__Collected data__:
────────────────────────────────────────
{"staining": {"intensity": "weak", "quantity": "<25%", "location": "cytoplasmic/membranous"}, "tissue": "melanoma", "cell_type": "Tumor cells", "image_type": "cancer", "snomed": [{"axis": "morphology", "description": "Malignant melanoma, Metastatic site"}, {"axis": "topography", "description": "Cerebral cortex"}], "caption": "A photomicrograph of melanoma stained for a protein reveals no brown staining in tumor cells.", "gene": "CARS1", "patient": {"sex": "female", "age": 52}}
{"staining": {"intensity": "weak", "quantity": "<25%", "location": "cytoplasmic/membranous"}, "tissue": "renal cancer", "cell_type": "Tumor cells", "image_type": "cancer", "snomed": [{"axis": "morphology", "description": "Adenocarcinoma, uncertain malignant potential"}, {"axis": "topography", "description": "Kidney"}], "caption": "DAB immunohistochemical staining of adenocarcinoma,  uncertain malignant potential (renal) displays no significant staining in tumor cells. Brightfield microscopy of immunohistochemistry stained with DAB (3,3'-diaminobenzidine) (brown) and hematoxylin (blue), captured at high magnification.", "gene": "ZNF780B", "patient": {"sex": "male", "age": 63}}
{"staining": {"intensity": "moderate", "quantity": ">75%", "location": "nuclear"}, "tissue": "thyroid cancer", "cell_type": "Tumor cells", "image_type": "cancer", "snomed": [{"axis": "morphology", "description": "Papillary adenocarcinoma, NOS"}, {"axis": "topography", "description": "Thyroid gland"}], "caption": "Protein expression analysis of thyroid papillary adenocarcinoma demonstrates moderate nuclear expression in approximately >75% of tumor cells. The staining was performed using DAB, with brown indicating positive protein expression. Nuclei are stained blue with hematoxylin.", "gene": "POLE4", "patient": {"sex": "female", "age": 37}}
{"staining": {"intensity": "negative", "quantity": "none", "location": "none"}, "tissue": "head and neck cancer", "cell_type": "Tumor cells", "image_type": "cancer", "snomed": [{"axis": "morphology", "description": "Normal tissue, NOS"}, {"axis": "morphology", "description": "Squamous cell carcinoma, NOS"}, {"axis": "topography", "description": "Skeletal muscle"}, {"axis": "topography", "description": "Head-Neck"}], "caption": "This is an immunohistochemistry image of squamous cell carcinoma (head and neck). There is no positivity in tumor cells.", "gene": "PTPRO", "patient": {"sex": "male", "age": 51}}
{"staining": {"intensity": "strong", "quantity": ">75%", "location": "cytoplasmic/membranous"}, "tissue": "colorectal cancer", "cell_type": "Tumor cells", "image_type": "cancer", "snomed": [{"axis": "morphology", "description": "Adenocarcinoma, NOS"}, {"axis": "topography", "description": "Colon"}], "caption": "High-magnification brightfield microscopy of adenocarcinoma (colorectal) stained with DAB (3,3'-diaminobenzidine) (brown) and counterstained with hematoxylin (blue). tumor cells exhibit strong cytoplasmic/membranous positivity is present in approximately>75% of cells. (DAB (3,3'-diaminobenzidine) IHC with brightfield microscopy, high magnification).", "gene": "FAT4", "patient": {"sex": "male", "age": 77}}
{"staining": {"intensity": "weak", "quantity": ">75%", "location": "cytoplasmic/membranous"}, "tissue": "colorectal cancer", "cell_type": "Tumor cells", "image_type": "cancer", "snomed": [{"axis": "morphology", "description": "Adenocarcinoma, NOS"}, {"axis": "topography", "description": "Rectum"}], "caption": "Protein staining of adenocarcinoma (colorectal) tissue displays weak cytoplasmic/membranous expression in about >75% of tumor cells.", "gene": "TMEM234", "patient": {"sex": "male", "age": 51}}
────────────────────────────────────────
__Directions__: Could you set down exactly the lines above, from the one containing "microscopy of adenocarcinoma" through the last, including both and nothing else?

__Solved problem__:
{"staining": {"intensity": "strong", "quantity": ">75%", "location": "cytoplasmic/membranous"}, "tissue": "colorectal cancer", "cell_type": "Tumor cells", "image_type": "cancer", "snomed": [{"axis": "morphology", "description": "Adenocarcinoma, NOS"}, {"axis": "topography", "description": "Colon"}], "caption": "High-magnification brightfield microscopy of adenocarcinoma (colorectal) stained with DAB (3,3'-diaminobenzidine) (brown) and counterstained with hematoxylin (blue). tumor cells exhibit strong cytoplasmic/membranous positivity is present in approximately>75% of cells. (DAB (3,3'-diaminobenzidine) IHC with brightfield microscopy, high magnification).", "gene": "FAT4", "patient": {"sex": "male", "age": 77}}
{"staining": {"intensity": "weak", "quantity": ">75%", "location": "cytoplasmic/membranous"}, "tissue": "colorectal cancer", "cell_type": "Tumor cells", "image_type": "cancer", "snomed": [{"axis": "morphology", "description": "Adenocarcinoma, NOS"}, {"axis": "topography", "description": "Rectum"}], "caption": "Protein staining of adenocarcinoma (colorectal) tissue displays weak cytoplasmic/membranous expression in about >75% of tumor cells.", "gene": "TMEM234", "patient": {"sex": "male", "age": 51}}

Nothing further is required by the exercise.